Tiene el pelo abundante, espeso, largo y de tacto sedoso. La cola es peluda y redondeada en el extremo. Así, podemos decir que los gatos Persas no destacan por ser esbeltos sino más bien macizos, redondeados y robustos.

El gato Persa puede ser de colores muy variados. Hay gatos Persas de un solo color igualado, intenso y sin tonos más claros, como el negro, el blanco, el azul, el chocolate, el lila, el rojo y el crema. También pueden ser de colores variados.

Los actuales gatos Persas son de cuerpo compacto. Tienen un hocico respingón en una gran cabeza redonda. Su abundante y exuberante pelaje es su principal característica. Estos gatos son familiares, les encanta estar con los niños. Es un gato faldero. Su pelaje requiere un cepillado diario los baños regulares son también adecuados.

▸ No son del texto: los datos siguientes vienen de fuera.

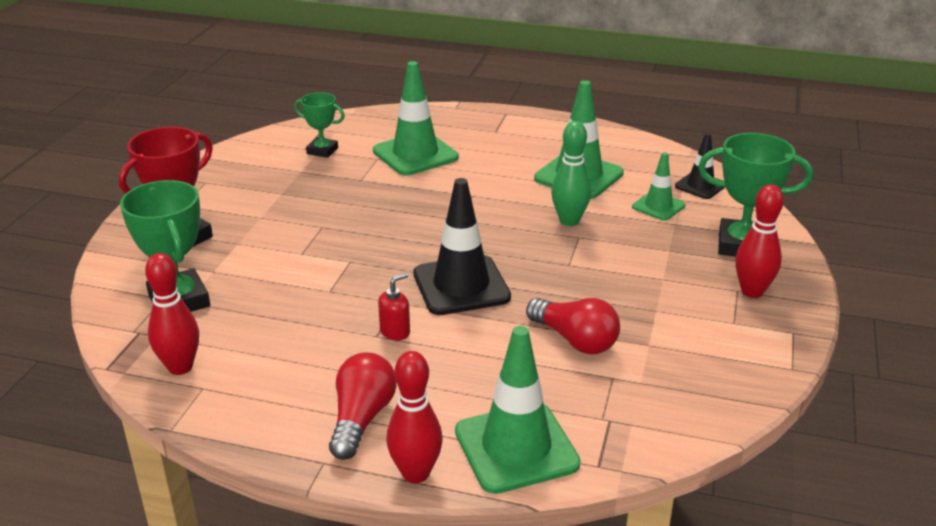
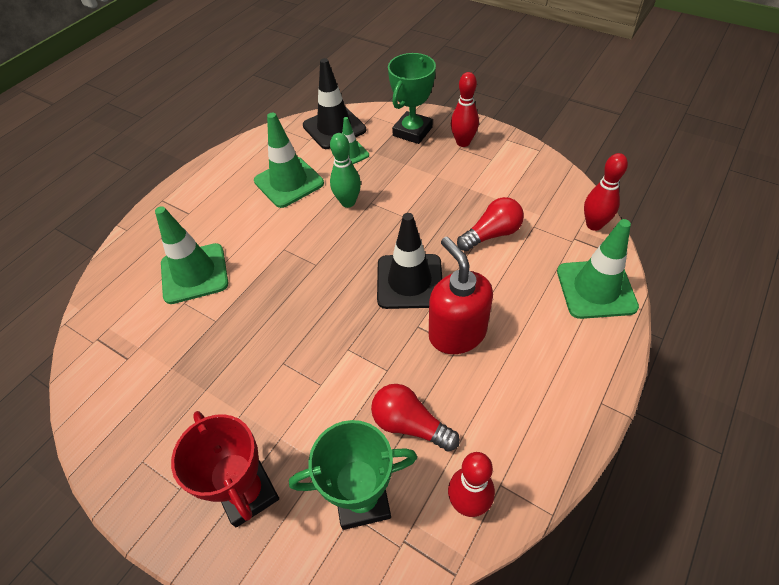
camera: 70 degrees left, 20 degrees up
(322, 151) = (142, 344): green trophy -> none
(361, 418) = (556, 371): red light bulb -> red light bulb (410, 424)
(395, 332) = (457, 333): red soap dispenser -> red soap dispenser, size x2.28
(415, 473) = (616, 348): red bowling pin -> red bowling pin (594, 225)
(700, 186) = (334, 128): black traffic cone -> black traffic cone, size x1.79

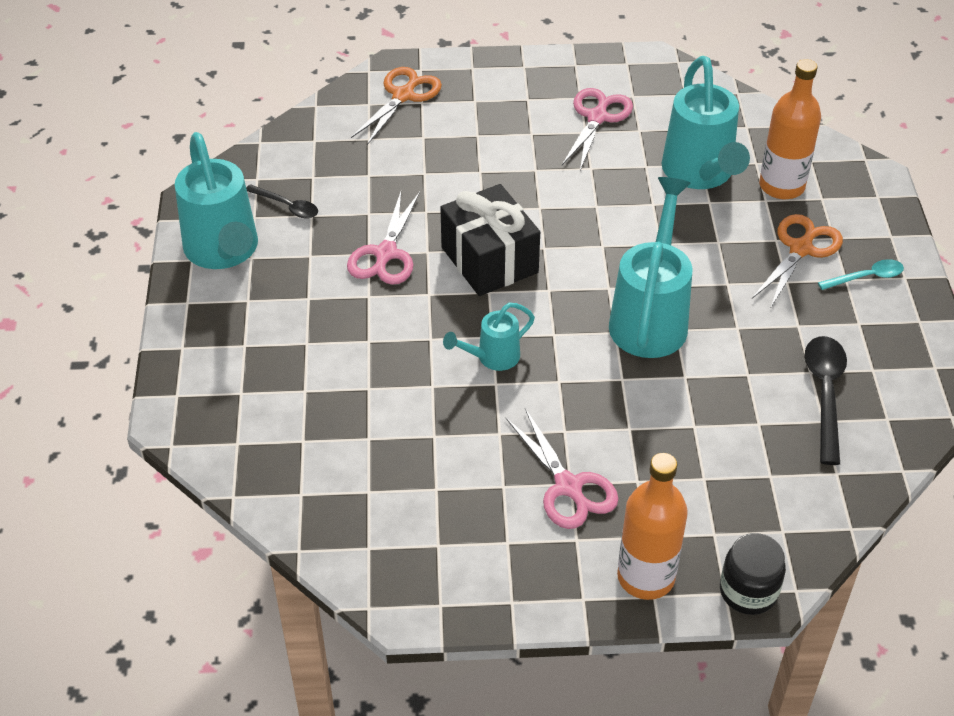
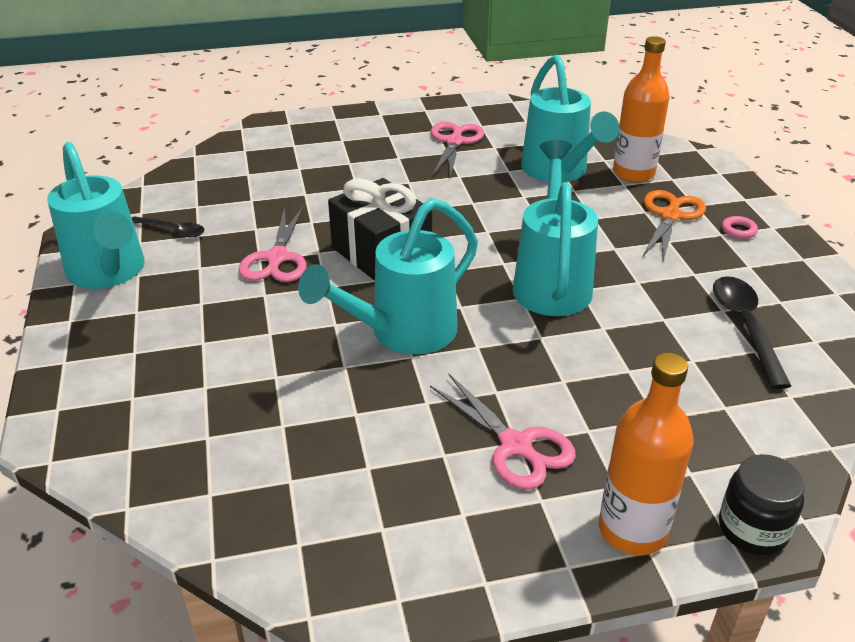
camera: 10 degrees left, 10 degrees down
(403, 96) = (276, 142): orange scissors -> none
(492, 358) = (403, 333): turquoise watering can -> turquoise watering can, size x1.93
(866, 277) = (738, 230): turquoise spoon -> pink ring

Existen también los Persas himalayos, éstos difieren de los Persas en el pelaje. Un gato Persa himalayo tiene todas las características de un Persa pero su pelaje es similar en color a los siameses. Un himalayo presenta las mismas variantes de color que los siameses, pudiendo denominarse en función del color de las partes distales (seal, azul, chocolate rojo, lila, etc.).

Los gatos himalayos tienen los ojos azules, el punto de color o colorpoint debe estar en sus orejas, patas, lomo y cola y el resto del pelaje debe ser blanco o crema. Los puntos de color más comunes son: chocolate, lila, crema, flama, concha de tortuga carey, lince, azul.